Okay, there’s bad news too. Deidrich’s finances were placed in his mother’s control (because Deidrich’s mental faculties weren’t quite the same after his return from the hospital). She ran off to another country with no extradition arrangements with the U.S. — coincidentally the same country where Deidrich suffered his injuries in the first place. What a horrible twist of fate.

This led Deidrich’s adoptive father, Sebastian, to file for Social Security Disability Insurance on Deidrich’s behalf. Everything was going great until the administrator of the application papers caught Deidrich giving her a goofy smile she mistook for a leering, sideways glance. The administrator glared at him, then denied the application for SSDI. Sebastian caught the whole exchange. What legal options are available to him?

Well, discrimination based on disability is illegal. And since Deidrich is also African American, we don’t even know the source of the discrimination. We just know it’s terrible either way. We also know that Sebastian should speak to a discrimination lawyer right away. This would also be the case if Deidrich were capable of productive work, but denied a job based on his disability (or skin color). It would also be true if he were denied a meal at a restaurant, a haircut, or anything else due to his disability.

Usually, discrimination cases regarding job opportunities must first go through the United States Equal Employment Opportunity Commission (EEOC).
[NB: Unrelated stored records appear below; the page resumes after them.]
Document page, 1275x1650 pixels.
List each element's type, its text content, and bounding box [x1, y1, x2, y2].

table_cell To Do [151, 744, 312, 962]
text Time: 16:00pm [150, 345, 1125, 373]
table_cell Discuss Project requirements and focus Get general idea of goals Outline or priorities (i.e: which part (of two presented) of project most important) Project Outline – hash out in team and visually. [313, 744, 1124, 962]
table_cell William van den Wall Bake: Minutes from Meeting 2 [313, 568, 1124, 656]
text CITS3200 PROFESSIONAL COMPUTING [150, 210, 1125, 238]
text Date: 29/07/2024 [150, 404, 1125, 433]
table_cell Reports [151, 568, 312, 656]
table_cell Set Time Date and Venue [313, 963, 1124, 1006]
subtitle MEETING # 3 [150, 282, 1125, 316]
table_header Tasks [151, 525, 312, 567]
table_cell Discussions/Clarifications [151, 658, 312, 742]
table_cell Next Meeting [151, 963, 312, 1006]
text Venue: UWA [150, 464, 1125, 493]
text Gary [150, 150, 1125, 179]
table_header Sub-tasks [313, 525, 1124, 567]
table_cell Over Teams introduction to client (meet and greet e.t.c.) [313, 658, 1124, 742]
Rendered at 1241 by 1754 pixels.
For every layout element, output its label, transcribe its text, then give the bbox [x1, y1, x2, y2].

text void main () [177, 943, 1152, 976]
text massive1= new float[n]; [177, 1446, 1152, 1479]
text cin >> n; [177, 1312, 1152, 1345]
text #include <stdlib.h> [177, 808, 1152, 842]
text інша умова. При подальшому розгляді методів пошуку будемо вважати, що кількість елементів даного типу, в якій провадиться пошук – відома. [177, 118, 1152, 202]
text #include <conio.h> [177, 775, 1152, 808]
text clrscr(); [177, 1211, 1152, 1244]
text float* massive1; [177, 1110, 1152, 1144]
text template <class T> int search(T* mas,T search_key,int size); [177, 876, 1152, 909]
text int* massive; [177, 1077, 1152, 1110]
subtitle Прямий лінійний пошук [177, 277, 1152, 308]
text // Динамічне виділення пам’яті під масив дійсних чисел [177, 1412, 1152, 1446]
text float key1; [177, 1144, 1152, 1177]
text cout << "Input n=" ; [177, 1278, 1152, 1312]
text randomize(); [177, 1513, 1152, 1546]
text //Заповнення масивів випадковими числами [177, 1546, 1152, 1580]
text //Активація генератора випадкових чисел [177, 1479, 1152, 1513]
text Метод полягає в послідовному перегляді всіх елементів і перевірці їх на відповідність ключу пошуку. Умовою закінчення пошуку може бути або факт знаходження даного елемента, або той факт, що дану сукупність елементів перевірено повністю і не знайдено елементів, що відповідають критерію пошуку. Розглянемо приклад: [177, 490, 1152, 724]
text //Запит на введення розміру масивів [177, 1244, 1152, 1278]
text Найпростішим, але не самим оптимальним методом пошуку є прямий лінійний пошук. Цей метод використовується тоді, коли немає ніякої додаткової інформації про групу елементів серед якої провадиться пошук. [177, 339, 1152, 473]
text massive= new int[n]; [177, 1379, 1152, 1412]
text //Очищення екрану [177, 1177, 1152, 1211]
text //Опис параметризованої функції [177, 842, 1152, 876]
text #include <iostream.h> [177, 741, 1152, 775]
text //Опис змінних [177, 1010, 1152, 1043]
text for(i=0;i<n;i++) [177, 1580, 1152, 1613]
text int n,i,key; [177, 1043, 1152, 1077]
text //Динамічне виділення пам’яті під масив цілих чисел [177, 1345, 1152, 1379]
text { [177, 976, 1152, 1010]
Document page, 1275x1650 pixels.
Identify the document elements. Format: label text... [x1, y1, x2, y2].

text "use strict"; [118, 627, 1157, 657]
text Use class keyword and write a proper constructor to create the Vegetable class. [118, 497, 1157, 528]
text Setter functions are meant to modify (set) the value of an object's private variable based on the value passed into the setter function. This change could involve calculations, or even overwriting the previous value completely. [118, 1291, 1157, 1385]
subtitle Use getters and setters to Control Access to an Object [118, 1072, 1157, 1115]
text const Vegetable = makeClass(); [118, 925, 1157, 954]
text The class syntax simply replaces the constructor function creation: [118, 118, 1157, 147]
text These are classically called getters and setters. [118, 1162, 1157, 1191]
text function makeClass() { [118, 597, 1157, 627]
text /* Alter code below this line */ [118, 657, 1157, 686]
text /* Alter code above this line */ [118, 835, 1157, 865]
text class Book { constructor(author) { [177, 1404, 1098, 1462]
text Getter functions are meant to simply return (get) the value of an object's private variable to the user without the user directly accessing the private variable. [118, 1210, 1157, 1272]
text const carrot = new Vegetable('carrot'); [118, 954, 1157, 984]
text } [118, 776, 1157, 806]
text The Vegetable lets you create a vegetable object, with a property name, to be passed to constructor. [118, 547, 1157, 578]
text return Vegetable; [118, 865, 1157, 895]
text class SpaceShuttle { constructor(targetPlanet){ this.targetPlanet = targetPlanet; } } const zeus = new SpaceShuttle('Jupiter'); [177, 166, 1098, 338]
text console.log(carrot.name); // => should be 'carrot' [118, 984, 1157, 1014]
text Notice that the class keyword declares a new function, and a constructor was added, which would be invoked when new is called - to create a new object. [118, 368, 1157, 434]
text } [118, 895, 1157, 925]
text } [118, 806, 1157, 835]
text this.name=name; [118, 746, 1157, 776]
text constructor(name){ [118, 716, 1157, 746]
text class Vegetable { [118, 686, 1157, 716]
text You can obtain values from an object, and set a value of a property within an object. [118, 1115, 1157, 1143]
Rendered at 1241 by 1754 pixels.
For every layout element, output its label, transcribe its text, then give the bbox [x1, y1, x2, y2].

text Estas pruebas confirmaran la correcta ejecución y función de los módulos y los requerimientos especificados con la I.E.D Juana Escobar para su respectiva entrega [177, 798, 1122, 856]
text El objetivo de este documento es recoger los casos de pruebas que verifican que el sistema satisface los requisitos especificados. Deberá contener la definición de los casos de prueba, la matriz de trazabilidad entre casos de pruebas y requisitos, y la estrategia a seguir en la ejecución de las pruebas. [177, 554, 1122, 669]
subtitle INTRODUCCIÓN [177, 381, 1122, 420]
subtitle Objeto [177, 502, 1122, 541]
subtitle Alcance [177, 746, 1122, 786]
The EEOC will decide how a specific complaint should be addressed according to the law. 

In Deidrich’s case, his adoptive father will likely have to file an “unfair treatment” complaint before considering a lawsuit — which may or may not be necessary and/or applicable in his adopted son’s situation. Unfair treatment is not the same as appealing a decision an administrator made, so keep in mind that you will need to appeal or reapply and hope for the best.

The first thing he should do, though, is speak with a disability or discrimination lawyer about why Deidrich was denied SSDI when the system should have approved the application. A lawyer can gather all the facts, find out what the administrator was thinking when she denied the application, and decide whether a lawsuit is appropriate.

Are you disabled? If you were denied a job, public accommodation, transportation, government services, or telecommunications requests, then you may be facing discrimination. You can find more information regarding disability discrimination via the Department of Justice ADA information line, but we recommend contacting a lawyer instead.

No one facing already facing terrible obstacles in life should have to contend with discrimination too. Many people decide to simply put up with it. We recommend fighting back.